Problem details: Give the records again in full, exactly as written.

::: Records for processing :::

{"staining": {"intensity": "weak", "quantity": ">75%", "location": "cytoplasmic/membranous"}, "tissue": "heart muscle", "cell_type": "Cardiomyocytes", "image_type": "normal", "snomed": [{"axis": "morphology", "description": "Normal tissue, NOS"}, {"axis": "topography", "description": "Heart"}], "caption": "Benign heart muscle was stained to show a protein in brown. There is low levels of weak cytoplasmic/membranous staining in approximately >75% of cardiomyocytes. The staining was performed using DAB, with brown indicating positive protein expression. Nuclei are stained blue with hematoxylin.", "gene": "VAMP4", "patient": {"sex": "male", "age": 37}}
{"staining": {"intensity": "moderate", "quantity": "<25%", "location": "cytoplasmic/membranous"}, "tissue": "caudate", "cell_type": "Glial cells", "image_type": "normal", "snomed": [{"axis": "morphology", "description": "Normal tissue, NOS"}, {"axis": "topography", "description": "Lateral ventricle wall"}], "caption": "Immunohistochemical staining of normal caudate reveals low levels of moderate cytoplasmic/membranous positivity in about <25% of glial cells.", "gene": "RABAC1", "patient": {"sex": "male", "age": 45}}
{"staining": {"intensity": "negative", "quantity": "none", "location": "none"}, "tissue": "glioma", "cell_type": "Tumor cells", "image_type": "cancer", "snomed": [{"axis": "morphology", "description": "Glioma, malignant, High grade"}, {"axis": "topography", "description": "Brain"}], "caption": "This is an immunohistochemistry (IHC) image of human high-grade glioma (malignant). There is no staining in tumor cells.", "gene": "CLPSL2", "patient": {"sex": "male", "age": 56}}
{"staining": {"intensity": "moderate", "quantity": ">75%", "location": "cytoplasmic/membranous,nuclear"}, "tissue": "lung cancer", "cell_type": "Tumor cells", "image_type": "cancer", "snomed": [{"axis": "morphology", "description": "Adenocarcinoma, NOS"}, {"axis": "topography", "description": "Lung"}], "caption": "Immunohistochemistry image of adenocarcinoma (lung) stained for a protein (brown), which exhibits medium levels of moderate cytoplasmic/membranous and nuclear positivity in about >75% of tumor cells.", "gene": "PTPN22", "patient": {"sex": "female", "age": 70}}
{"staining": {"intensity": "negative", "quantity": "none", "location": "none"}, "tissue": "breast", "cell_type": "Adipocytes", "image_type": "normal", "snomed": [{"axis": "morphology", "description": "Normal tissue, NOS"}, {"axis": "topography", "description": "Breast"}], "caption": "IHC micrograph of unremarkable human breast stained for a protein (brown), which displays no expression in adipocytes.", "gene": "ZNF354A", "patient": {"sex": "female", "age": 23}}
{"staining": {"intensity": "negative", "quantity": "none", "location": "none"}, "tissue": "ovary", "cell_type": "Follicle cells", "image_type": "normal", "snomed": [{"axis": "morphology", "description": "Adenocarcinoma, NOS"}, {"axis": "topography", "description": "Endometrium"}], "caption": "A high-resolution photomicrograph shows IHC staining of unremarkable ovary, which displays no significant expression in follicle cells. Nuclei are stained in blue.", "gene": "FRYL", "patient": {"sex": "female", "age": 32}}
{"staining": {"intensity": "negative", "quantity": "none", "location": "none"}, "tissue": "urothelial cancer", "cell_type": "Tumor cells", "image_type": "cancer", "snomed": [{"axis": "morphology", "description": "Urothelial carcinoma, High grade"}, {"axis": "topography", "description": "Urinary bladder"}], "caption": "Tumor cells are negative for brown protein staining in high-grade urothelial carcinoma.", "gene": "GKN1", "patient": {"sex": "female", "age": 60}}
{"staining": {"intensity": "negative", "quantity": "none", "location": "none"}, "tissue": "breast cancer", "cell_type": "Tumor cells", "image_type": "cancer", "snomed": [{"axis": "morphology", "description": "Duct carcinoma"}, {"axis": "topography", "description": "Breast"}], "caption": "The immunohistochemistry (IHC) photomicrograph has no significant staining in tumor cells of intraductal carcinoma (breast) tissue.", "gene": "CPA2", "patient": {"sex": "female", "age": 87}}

:::

Answer to this problem:
{"staining": {"intensity": "weak", "quantity": ">75%", "location": "cytoplasmic/membranous"}, "tissue": "heart muscle", "cell_type": "Cardiomyocytes", "image_type": "normal", "snomed": [{"axis": "morphology", "description": "Normal tissue, NOS"}, {"axis": "topography", "description": "Heart"}], "caption": "Benign heart muscle was stained to show a protein in brown. There is low levels of weak cytoplasmic/membranous staining in approximately >75% of cardiomyocytes. The staining was performed using DAB, with brown indicating positive protein expression. Nuclei are stained blue with hematoxylin.", "gene": "VAMP4", "patient": {"sex": "male", "age": 37}}
{"staining": {"intensity": "moderate", "quantity": "<25%", "location": "cytoplasmic/membranous"}, "tissue": "caudate", "cell_type": "Glial cells", "image_type": "normal", "snomed": [{"axis": "morphology", "description": "Normal tissue, NOS"}, {"axis": "topography", "description": "Lateral ventricle wall"}], "caption": "Immunohistochemical staining of normal caudate reveals low levels of moderate cytoplasmic/membranous positivity in about <25% of glial cells.", "gene": "RABAC1", "patient": {"sex": "male", "age": 45}}
{"staining": {"intensity": "negative", "quantity": "none", "location": "none"}, "tissue": "glioma", "cell_type": "Tumor cells", "image_type": "cancer", "snomed": [{"axis": "morphology", "description": "Glioma, malignant, High grade"}, {"axis": "topography", "description": "Brain"}], "caption": "This is an immunohistochemistry (IHC) image of human high-grade glioma (malignant). There is no staining in tumor cells.", "gene": "CLPSL2", "patient": {"sex": "male", "age": 56}}
{"staining": {"intensity": "moderate", "quantity": ">75%", "location": "cytoplasmic/membranous,nuclear"}, "tissue": "lung cancer", "cell_type": "Tumor cells", "image_type": "cancer", "snomed": [{"axis": "morphology", "description": "Adenocarcinoma, NOS"}, {"axis": "topography", "description": "Lung"}], "caption": "Immunohistochemistry image of adenocarcinoma (lung) stained for a protein (brown), which exhibits medium levels of moderate cytoplasmic/membranous and nuclear positivity in about >75% of tumor cells.", "gene": "PTPN22", "patient": {"sex": "female", "age": 70}}
{"staining": {"intensity": "negative", "quantity": "none", "location": "none"}, "tissue": "breast", "cell_type": "Adipocytes", "image_type": "normal", "snomed": [{"axis": "morphology", "description": "Normal tissue, NOS"}, {"axis": "topography", "description": "Breast"}], "caption": "IHC micrograph of unremarkable human breast stained for a protein (brown), which displays no expression in adipocytes.", "gene": "ZNF354A", "patient": {"sex": "female", "age": 23}}
{"staining": {"intensity": "negative", "quantity": "none", "location": "none"}, "tissue": "ovary", "cell_type": "Follicle cells", "image_type": "normal", "snomed": [{"axis": "morphology", "description": "Adenocarcinoma, NOS"}, {"axis": "topography", "description": "Endometrium"}], "caption": "A high-resolution photomicrograph shows IHC staining of unremarkable ovary, which displays no significant expression in follicle cells. Nuclei are stained in blue.", "gene": "FRYL", "patient": {"sex": "female", "age": 32}}
{"staining": {"intensity": "negative", "quantity": "none", "location": "none"}, "tissue": "urothelial cancer", "cell_type": "Tumor cells", "image_type": "cancer", "snomed": [{"axis": "morphology", "description": "Urothelial carcinoma, High grade"}, {"axis": "topography", "description": "Urinary bladder"}], "caption": "Tumor cells are negative for brown protein staining in high-grade urothelial carcinoma.", "gene": "GKN1", "patient": {"sex": "female", "age": 60}}
{"staining": {"intensity": "negative", "quantity": "none", "location": "none"}, "tissue": "breast cancer", "cell_type": "Tumor cells", "image_type": "cancer", "snomed": [{"axis": "morphology", "description": "Duct carcinoma"}, {"axis": "topography", "description": "Breast"}], "caption": "The immunohistochemistry (IHC) photomicrograph has no significant staining in tumor cells of intraductal carcinoma (breast) tissue.", "gene": "CPA2", "patient": {"sex": "female", "age": 87}}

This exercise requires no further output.